EXERCISE BRIEF: Locate the line that contains "15: (343, 213, 2.39)" in the entries below, then repeat it and every following line through the line that contains "34: (308, 224, 3.66)", exactly, and no others.

- - - - - - -

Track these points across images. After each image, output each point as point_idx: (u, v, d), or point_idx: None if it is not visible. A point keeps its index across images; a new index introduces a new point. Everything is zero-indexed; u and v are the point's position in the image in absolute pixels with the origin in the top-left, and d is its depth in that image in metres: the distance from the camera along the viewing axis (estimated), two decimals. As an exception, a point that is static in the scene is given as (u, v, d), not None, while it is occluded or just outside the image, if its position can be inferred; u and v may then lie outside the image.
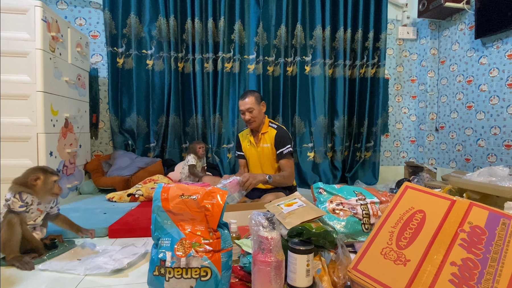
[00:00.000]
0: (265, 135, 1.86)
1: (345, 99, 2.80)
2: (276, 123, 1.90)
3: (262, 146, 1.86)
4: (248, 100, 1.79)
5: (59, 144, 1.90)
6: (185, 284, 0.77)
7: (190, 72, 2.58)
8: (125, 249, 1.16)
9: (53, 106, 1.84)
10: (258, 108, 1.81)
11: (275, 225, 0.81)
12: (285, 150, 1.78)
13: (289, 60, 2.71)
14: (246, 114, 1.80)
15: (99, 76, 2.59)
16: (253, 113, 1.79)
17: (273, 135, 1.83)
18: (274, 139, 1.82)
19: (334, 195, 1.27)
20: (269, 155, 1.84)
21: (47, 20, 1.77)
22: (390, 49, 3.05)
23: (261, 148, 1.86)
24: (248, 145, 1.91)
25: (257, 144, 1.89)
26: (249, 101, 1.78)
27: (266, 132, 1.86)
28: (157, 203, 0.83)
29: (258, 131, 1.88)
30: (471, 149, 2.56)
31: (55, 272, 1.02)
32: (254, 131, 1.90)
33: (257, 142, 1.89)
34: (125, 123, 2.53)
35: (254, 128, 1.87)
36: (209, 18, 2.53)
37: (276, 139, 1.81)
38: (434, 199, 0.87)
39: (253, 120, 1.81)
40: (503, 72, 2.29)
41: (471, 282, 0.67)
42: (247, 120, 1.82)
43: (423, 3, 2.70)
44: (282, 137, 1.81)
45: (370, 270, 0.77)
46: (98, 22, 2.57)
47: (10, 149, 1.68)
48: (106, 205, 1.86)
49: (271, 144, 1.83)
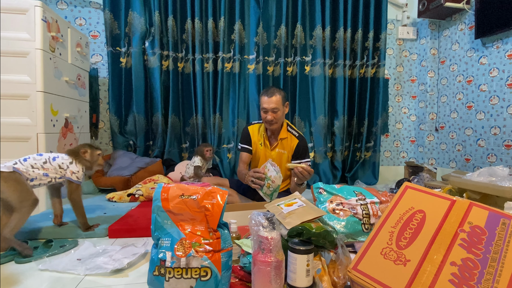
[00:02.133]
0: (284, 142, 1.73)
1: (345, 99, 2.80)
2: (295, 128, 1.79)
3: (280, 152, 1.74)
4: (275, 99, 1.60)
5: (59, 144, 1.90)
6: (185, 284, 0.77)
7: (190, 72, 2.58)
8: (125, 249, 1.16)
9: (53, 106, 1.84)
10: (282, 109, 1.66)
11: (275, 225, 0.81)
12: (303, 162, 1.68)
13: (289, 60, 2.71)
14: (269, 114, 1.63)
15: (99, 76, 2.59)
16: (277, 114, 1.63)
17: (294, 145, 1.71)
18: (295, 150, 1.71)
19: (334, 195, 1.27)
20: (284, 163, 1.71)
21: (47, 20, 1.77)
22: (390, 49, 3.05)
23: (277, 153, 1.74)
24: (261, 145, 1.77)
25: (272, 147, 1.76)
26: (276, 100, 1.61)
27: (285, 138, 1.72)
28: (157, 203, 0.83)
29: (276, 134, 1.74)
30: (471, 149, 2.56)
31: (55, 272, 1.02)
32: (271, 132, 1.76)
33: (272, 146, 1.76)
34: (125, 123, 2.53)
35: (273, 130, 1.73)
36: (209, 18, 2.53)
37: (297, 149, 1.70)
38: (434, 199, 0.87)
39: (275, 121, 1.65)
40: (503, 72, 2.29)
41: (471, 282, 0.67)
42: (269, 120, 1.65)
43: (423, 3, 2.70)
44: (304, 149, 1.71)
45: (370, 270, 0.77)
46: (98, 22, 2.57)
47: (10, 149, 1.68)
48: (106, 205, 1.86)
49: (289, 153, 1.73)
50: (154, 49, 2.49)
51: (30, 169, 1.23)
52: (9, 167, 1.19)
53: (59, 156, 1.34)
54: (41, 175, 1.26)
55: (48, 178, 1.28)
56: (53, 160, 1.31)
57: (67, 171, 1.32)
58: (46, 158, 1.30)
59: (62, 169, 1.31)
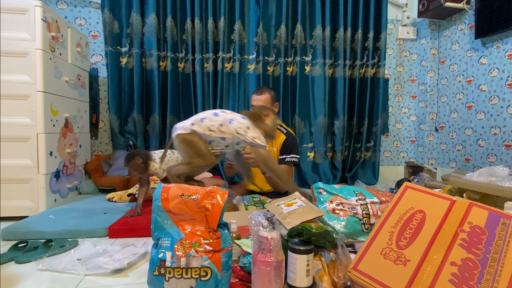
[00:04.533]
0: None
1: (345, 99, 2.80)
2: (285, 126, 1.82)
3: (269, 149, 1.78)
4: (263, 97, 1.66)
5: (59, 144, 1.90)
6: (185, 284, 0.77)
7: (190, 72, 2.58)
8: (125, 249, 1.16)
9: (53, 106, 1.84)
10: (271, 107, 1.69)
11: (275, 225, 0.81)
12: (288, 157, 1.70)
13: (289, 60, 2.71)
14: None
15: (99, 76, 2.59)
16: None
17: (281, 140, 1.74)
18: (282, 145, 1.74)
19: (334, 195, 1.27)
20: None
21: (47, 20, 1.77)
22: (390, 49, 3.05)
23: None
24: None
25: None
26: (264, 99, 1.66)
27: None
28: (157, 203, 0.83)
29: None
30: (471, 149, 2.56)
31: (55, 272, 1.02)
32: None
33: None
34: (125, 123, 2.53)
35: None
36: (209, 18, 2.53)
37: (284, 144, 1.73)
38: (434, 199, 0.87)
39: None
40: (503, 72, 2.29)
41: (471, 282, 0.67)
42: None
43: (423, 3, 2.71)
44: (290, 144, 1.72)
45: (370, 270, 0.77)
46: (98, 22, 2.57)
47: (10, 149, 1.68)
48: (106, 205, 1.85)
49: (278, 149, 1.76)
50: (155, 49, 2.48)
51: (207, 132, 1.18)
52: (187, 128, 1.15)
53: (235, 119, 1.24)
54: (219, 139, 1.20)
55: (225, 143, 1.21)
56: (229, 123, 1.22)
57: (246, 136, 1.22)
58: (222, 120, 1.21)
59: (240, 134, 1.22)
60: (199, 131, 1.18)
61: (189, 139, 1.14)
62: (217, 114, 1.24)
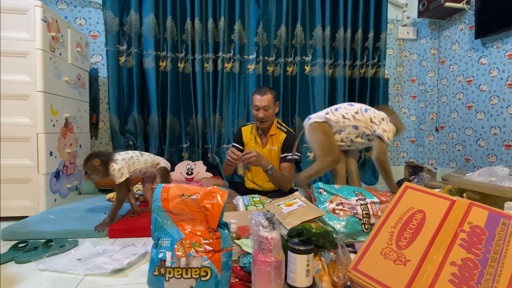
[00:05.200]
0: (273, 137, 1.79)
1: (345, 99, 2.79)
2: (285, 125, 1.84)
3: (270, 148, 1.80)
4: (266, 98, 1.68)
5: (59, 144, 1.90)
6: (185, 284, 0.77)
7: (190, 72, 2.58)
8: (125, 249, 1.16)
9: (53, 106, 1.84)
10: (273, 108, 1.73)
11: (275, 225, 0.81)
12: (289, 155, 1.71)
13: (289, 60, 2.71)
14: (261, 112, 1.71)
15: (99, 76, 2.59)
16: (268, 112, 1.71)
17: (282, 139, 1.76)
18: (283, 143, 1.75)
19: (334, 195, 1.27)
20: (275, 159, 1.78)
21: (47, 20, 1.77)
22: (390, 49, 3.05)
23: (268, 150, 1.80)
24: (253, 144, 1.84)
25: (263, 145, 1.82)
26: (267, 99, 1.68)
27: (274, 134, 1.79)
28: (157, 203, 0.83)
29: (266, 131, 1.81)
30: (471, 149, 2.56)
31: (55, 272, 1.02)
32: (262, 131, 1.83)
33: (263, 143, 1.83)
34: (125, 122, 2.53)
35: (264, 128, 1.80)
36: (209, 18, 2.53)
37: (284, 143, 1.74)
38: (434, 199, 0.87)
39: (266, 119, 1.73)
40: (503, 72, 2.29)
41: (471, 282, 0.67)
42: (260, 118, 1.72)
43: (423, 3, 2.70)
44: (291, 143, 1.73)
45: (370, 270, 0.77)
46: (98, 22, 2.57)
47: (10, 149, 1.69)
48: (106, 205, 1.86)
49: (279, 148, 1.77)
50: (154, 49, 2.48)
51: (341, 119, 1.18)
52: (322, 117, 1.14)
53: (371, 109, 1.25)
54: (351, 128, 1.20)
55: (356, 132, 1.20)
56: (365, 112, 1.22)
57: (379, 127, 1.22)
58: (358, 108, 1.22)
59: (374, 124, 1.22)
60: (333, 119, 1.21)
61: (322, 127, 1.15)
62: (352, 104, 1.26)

- - - - - - -

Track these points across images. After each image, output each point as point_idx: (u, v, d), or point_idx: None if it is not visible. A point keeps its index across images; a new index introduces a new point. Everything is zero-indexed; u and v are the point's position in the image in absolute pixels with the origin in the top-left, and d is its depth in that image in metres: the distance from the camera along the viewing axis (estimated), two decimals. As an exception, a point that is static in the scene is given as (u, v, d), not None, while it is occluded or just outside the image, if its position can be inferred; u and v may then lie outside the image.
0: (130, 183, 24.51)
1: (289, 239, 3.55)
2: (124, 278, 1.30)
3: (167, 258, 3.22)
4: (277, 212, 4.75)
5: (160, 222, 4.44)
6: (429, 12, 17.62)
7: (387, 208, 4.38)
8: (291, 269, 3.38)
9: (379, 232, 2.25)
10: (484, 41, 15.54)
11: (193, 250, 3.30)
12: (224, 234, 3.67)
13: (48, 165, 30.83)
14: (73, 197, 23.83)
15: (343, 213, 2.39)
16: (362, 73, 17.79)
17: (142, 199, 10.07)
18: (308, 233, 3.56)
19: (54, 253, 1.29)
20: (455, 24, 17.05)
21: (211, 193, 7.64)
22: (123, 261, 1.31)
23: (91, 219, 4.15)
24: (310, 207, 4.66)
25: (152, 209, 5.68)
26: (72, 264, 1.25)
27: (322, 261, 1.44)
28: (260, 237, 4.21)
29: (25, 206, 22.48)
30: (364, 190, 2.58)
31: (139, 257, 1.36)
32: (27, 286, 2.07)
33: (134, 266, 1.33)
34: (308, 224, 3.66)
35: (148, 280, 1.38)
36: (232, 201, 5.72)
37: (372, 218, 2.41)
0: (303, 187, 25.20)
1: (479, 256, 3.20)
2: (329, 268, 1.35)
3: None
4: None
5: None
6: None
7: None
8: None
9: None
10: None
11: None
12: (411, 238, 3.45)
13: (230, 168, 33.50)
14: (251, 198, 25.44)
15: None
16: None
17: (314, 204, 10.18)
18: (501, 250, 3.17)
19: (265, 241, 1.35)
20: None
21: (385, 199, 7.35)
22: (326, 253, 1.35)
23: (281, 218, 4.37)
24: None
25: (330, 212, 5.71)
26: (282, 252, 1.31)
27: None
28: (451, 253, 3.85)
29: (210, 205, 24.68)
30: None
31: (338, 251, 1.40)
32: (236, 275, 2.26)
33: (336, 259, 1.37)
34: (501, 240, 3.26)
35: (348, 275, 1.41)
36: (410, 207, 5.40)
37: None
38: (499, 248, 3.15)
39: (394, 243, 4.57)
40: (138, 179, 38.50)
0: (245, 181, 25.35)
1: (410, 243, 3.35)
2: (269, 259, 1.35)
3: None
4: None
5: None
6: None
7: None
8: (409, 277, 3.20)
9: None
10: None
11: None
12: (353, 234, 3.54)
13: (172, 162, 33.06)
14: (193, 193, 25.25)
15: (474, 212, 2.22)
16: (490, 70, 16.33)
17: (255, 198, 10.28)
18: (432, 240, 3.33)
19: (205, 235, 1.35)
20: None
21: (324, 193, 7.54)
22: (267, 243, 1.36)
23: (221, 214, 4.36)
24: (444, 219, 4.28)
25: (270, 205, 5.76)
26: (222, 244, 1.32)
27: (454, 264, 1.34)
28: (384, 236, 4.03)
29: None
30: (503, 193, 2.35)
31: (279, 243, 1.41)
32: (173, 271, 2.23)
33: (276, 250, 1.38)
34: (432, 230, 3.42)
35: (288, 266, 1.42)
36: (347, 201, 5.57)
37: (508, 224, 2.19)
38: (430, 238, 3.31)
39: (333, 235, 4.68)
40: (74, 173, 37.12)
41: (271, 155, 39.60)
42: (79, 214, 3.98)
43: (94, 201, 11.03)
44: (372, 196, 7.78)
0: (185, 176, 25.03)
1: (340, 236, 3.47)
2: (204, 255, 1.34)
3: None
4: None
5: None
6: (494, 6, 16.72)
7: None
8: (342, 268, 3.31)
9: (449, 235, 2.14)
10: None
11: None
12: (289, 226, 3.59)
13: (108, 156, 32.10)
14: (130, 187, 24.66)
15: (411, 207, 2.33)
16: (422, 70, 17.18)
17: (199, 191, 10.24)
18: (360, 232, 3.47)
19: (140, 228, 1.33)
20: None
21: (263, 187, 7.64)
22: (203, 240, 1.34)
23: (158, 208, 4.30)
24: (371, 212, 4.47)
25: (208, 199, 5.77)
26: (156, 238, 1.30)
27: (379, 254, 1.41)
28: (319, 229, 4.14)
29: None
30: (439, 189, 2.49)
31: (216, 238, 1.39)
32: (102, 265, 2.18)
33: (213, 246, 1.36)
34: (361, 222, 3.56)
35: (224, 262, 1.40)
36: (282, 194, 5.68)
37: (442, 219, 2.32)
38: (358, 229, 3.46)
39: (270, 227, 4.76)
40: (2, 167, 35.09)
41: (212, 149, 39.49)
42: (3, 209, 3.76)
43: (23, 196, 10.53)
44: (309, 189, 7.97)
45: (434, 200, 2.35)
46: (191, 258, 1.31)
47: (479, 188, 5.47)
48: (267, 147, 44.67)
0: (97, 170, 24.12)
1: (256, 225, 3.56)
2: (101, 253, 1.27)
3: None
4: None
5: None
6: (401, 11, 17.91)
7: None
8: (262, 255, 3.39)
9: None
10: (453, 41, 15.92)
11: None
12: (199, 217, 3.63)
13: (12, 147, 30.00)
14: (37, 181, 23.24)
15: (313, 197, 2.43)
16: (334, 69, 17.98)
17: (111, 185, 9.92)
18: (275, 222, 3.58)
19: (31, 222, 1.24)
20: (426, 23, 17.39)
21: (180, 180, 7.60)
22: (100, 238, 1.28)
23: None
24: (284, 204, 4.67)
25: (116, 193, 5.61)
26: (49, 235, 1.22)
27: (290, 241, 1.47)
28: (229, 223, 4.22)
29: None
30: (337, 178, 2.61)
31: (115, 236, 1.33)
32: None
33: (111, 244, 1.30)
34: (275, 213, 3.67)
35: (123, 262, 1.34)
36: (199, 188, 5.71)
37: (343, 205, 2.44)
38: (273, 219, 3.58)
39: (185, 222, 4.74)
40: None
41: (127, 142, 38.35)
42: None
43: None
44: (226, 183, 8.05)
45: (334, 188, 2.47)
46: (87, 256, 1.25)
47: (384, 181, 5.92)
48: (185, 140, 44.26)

- - - - - - -

FINAL ANSWER:
15: (343, 213, 2.39)
16: (362, 73, 17.79)
17: (142, 199, 10.07)
18: (308, 233, 3.56)
19: (54, 253, 1.29)
20: (455, 24, 17.05)
21: (211, 193, 7.64)
22: (123, 261, 1.31)
23: (91, 219, 4.15)
24: (310, 207, 4.66)
25: (152, 209, 5.68)
26: (72, 264, 1.25)
27: (322, 261, 1.44)
28: (260, 237, 4.21)
29: (25, 206, 22.48)
30: (364, 190, 2.58)
31: (139, 257, 1.36)
32: (27, 286, 2.07)
33: (134, 266, 1.33)
34: (308, 224, 3.66)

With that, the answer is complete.